I also want to comment on the issue of men being molested. Both my sons have been molested and even stalked by girls when they were about 15. To them, it was a mildly disturbing, mildly flattering, annoying, but laughable experience. They are both feminists and completely understand that this is in no way equivalent to the fear that a woman feels under similar circumstances. Yes there are a few men who have experienced horrific abuse, but the fear of women's violence does not loom over the lives of men in general. That is ridiculous.

Oblomov16 · 16/10/2016 05:49

Op and bambam asked me to to confirm that I haven't been assaulted. Like Ralph, I feel like I'm not being believed.
I don't think I've ever actually been wolf whistled. I'm one of those women who are quite normal looking and a bit non descript. Pleasant but nothing special. Scrub up well.

Would it help to tell you that I went out with a huge group of mumsnetters, and wore my favourite high heeled black patent knee high boots, and the waitress said , I love your boots. I said oh thank you they're Are fantastic aren't they? Sexual harassment? Hmm that's about the most exciting thing anyone has taken any notice of me about!!

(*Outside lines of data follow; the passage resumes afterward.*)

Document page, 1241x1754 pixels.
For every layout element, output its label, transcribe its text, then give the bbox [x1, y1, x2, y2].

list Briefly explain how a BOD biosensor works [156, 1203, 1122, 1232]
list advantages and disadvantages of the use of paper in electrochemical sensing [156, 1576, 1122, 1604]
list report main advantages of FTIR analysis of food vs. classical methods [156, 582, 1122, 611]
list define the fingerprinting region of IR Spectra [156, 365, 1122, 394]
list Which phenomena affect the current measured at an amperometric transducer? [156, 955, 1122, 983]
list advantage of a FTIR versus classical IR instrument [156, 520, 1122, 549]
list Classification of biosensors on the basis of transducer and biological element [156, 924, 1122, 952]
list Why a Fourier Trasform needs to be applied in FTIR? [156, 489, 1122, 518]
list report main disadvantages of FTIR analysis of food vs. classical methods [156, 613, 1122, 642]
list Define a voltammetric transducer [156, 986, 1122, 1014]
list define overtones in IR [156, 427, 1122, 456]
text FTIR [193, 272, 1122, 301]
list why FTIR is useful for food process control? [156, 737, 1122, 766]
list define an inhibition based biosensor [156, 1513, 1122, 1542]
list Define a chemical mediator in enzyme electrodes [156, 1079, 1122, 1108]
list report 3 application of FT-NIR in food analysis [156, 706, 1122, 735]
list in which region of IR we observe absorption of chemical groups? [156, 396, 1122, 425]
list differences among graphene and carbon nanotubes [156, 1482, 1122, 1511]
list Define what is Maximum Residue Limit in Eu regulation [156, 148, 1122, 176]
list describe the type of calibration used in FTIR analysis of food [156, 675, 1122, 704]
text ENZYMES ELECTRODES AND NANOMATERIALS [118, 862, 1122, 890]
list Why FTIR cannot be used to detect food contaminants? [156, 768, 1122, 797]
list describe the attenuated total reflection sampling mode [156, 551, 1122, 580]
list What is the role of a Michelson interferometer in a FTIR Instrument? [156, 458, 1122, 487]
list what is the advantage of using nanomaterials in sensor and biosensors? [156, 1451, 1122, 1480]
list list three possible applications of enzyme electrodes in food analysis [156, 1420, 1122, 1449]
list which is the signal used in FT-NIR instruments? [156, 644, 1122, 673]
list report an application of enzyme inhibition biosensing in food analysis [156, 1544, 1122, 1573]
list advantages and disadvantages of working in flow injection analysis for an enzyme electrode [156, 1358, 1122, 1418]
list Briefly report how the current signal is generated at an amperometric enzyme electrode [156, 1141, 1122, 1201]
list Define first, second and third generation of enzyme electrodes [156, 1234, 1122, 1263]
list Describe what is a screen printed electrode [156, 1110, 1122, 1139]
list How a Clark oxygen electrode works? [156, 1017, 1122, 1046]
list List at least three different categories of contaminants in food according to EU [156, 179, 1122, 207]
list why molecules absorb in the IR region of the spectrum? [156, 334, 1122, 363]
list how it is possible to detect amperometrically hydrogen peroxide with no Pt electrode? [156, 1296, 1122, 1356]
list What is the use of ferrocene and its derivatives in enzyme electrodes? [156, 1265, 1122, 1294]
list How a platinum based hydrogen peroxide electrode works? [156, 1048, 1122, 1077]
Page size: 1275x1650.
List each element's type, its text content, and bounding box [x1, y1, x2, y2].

I haven't been groped. No work colleague has even said anything remotely offensive to me, let alone groped me. At work or a Christmas party. No man has touched me, overpowered me, done anything to me that I didn't want. I never woke up with someone next to me or on top of me. On a scale of 1-100, my experience of being anywhere near raped is 0%.
No uncle has ever come anywhere near me, no person I did babysitter for ever touching me, or groped in nightclub. I just went nightclubbing and danced, snogged someone and then snogged them the next week aswell. Through choice.
Nothing. No bad experiences at uni.
I appreciate that many woman have had bad experiences. Many assaulted. But I'm not one of them.

And it's NOT like I've had something minorly bad happen that I'm then dismissing, because I'm some sort of rape sympathiser, I just haven't had anything bad happen to me. I never woke up in the morning feeling bad, all was fine, when I look back at things. If I slept with someone, I was glad then and am still glad now that I had slept with them.

I feel like you might thing I'm naive, or looking back with rose tinted specs, but I'm really not.

Oblomov16 · 16/10/2016 05:52

But I'm not dismissing anyone to whom anything awful has happened/ has been assaulted.
I do acknowledge that it has happened to many posters,a Dennis widespread. I'm not dismissive.
I'm not sure how I am supposed to win hereHmm
I don't think I can.

pleasetryanother1 · 16/10/2016 06:07

My boyfriend at 16 had unprotected sex with me when I didn't want to. I ended up pregnant, had a termination. He made me have sex with him the day after and ended up in hospital with an infection. Don't think I've ever really got over that. And when I think I was 16. Sad

Various other incidents, but this is the one that 20 yrs on still makes me a bit sad.

TheDowagerCuntess · 16/10/2016 06:28

You are very lucky. Oblomov.

For what it's worth, I've never experienced harassment or assault from someone I know - a family friend, relative, date, etc. I've never been raped, coerced or threatened.

Every one of my (countless) experiences has been strangers. Well, except for the regulars at the City bar I worked in. I mean, I don't recall a single one of their names, but they weren't complete strangers.

Most of it was low level harassment, and much of it I laughed off at the time. Looking back, it was pretty shit, but in the words of Baby from Dirty Dancing, most of the time, it didn't occur to me to mind. The wolf-whistling / cat-calling, I always loathed, though. And actual grabbing/groping I hated.

I consider myself one of the lucky ones.

Have no idea what I'm going to say to DD. What I'm going to say to DS is much clearer.

sashh · 16/10/2016 06:30

Beeping and wolf whistling are both assault.

They are not the worst kind of assault but they are still assault.

Personally I find it worse than unwanted touching, I'm quite happy to scream 'Fuck off and take your hands with you' but it's harder when it is a whistle or shouted comment.

As for it being a complement - how? What is so great about a man valuing you on your shagabiity?

How would you feel if they did that to a child and why is it different?Unless you are quite happy for your 10 year old to be thought of as a sexual object.